Text under study –
[libvirt] [RFC] libvirt vGPU QEMU integration

Fri Aug 19 19:22:48 UTC 2016

On 08/18/2016 12:41 PM, Neo Jia wrote:
> Hi libvirt experts,
>
> I am starting this email thread to discuss the potential solution / proposal of
> integrating vGPU support into libvirt for QEMU.

Thanks for the detailed description. This is very helpful.

>
> Some quick background, NVIDIA is implementing a VFIO based mediated device
> framework to allow people to virtualize their devices without SR-IOV, for
> example NVIDIA vGPU, and Intel KVMGT. Within this framework, we are reusing the
> VFIO API to process the memory / interrupt as what QEMU does today with passthru
> device.
>
> The difference here is that we are introducing a set of new sysfs file for
> virtual device discovery and life cycle management due to its virtual nature.
>
> Here is the summary of the sysfs, when they will be created and how they should
> be used:
>
> 1. Discover mediated device
>
> As part of physical device initialization process, vendor driver will register
> their physical devices, which will be used to create virtual device (mediated
> device, aka mdev) to the mediated framework.

Extracted records –
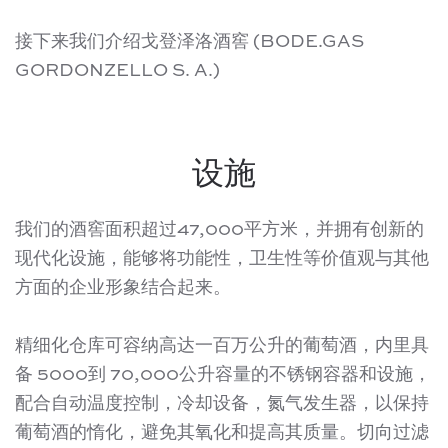
接下来我们介绍戈登泽洛酒窖 (BODE.GAS
GORDONZELLO S. A.)
设施
我们的酒窖面积超过47,000平方米，并拥有创新的
现代化设施，能够将功能性，卫生性等价值观与其他
方面的企业形象结合起来。
精细化仓库可容纳高达一百万公升的葡萄酒，内里具
备 5000到 70,000公升容量的不锈钢容器和设施，
配合自动温度控制，冷却设备，氮气发生器，以保持
葡萄酒的惰化，避免其氧化和提高其质量。切向过滤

Required tasks –
A. In the libvirt vGPU post, which company is implementing the VFIO-based mediated device framework?
B. Write out the passage of the libvirt vGPU post starting at "Thanks for the" and ending at "its virtual nature.".
C. Extend the libvirt vGPU post, beginning right after its final sentence.

Answers to each task –
A. NVIDIA

B.
Thanks for the detailed description. This is very helpful.

>
> Some quick background, NVIDIA is implementing a VFIO based mediated device
> framework to allow people to virtualize their devices without SR-IOV, for
> example NVIDIA vGPU, and Intel KVMGT. Within this framework, we are reusing the
> VFIO API to process the memory / interrupt as what QEMU does today with passthru
> device.
>
> The difference here is that we are introducing a set of new sysfs file for
> virtual device discovery and life cycle management due to its virtual nature.

C.
We've discussed this question offline, but I just want to make sure I 
understood correctly - all initialization of the physical device on the 
host is already handled "elsewhere", so libvirt doesn't need to be 
concerned with any physical device lifecycle or configuration (setting 
up the number or types of vGPUs), correct? Do you think this would also 
be the case for other vendors using the same APIs? I guess this all 
comes down to whether or not the setup of the physical device is defined 
within the bounds of the common infrastructure/API, or if it's something 
that's assumed to have just magically happened somewhere else.

>
> Then, the sysfs file "mdev_supported_types" will be available under the physical
> device sysfs, and it will indicate the supported mdev and configuration for this
> particular physical device, and the content may change dynamically based on the
> system's current configurations, so libvirt needs to query this file every time
> before create a mdev.

I had originally thought that libvirt would be setting up and managing a 
pool of virtual devices, similar to what we currently do with SRIOV VFs.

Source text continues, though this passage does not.